ROANOKE TIMES

                         Roanoke Times
                 Copyright (c) 1995, Landmark Communications, Inc.

DATE: THURSDAY, October 14, 1993                   TAG: 9310140117
SECTION: BUSINESS                    PAGE: B-8   EDITION: METRO 
SOURCE: GREG EDWARDS STAFF WRITER
DATELINE:                                 LENGTH: Medium


COAL NOT A TARGET

The coal industry will not be a target when the Clinton administration announces this month how it will deal with concerns about global warming, Rep. Rick Boucher, D-Abingdon, predicted Wednesday.

The Clinton plan won't include new taxes or mandatory controls on emissions of "greenhouse" gases, Boucher told the annual meeting of the Virginia Coal Council in Roanoke.

Some scientists say the world is threatened by industrial and utility emissions, which increase the amount of carbon dioxide and other gases in the atmosphere. Such gases act like a greenhouse, trapping heat.

But Boucher said a National Academy of Sciences study has concluded that scientific evidence does not support global warming theories.

The Clinton administration will go along with an academy recommendation and will suggest the pursuit of relatively low-cost measures to reduce emissions, such as the planting of more trees, Boucher said.

Among the other measures Clinton will suggest, he said, are:

An initiative to improve the efficiency of the 40 million motors used by U.S. industry.

A doubling of the energy-audit services now provided for business by university-based centers.

Funding for research into new battery technology for use in electric vehicles.

Asking the developing countries - where some of the cheapest emission cuts can be made - to do their part.

While Boucher brought good news to the meeting, William F. Bales, Norfolk Southern Corp.'s vice president for coal, set a grimmer tone when he described the depressed state of the U.S. coal export business.

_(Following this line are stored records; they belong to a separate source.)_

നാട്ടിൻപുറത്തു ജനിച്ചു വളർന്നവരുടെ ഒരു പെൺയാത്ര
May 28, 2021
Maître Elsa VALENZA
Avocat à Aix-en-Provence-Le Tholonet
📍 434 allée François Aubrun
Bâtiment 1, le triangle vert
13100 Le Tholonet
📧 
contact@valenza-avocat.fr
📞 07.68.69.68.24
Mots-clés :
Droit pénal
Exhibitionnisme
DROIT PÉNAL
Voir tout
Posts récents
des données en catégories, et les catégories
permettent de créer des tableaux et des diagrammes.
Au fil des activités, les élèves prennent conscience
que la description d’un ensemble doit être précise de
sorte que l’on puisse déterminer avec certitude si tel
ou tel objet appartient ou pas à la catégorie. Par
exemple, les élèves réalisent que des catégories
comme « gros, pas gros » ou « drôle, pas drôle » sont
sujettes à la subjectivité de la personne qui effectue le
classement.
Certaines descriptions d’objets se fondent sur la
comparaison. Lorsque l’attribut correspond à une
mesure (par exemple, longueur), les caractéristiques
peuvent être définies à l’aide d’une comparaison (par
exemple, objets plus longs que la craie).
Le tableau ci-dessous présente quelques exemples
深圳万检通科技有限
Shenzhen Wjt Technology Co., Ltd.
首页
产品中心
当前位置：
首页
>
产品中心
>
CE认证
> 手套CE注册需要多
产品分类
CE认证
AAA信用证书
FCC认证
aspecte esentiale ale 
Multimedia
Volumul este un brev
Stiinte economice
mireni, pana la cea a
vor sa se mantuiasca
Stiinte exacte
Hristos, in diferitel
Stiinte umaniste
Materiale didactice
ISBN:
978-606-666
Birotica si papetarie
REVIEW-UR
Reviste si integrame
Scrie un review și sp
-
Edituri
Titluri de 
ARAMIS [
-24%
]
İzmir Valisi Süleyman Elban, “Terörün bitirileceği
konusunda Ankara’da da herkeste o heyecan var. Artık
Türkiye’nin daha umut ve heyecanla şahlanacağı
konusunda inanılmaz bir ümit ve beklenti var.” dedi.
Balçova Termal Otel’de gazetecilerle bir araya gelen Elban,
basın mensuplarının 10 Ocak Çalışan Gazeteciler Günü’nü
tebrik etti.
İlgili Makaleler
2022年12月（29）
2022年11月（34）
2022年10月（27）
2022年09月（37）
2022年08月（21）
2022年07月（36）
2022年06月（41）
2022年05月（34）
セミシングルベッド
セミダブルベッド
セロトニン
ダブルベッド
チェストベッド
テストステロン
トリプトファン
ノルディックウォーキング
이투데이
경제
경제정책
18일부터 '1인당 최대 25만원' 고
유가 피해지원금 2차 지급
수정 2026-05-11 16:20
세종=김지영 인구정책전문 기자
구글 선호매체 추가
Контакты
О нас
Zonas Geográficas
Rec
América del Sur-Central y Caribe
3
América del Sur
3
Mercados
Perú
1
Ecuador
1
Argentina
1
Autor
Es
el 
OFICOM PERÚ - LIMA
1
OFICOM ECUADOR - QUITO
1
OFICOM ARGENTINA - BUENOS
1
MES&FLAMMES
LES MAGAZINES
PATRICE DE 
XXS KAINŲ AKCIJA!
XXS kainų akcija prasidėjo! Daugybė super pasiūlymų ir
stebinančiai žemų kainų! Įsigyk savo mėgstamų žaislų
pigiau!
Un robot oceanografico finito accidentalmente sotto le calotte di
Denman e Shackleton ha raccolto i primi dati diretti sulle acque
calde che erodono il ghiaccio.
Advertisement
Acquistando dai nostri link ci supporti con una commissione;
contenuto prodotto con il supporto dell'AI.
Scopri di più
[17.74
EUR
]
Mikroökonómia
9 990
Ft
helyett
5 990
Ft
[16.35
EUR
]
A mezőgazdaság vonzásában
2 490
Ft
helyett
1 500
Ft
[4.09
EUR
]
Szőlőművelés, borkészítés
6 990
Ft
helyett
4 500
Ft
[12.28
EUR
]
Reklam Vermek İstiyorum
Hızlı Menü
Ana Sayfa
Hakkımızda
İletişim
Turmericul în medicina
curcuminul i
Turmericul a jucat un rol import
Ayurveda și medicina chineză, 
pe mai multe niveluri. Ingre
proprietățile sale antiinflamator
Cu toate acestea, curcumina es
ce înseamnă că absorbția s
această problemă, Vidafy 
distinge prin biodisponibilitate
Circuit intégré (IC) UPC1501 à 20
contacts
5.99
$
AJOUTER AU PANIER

"It's not one of our better years," said Bales, whose railroad company exports several million tons of coal a year through its piers at Hampton Roads.

A European economy mired in recession, expansion of the United Mine Workers strike and higher coal prices have hurt the U.S. export market, said Bales, who expects exports to rebound after 1995.

Related to a potentially serious threat to the coal industry, NS and seven other U.S. railroads and about 30 coal companies have formed an organization whose goal is to improve coal's public image.

Dwayne Cassidy of the CSX Corp. said a study comparing the coal industry with the fur and red-meat industries - others that fell out of the public's favor - indicates 50 percent of coal-derived revenues could be at risk.

Joseph Vipperman, president of Roanoke-based Appalachian Power Co., assured coal executives that coal would play a major role in the company's generation of electricity far into the future. Ninety-seven percent of Apco electricity is generated by burning coal.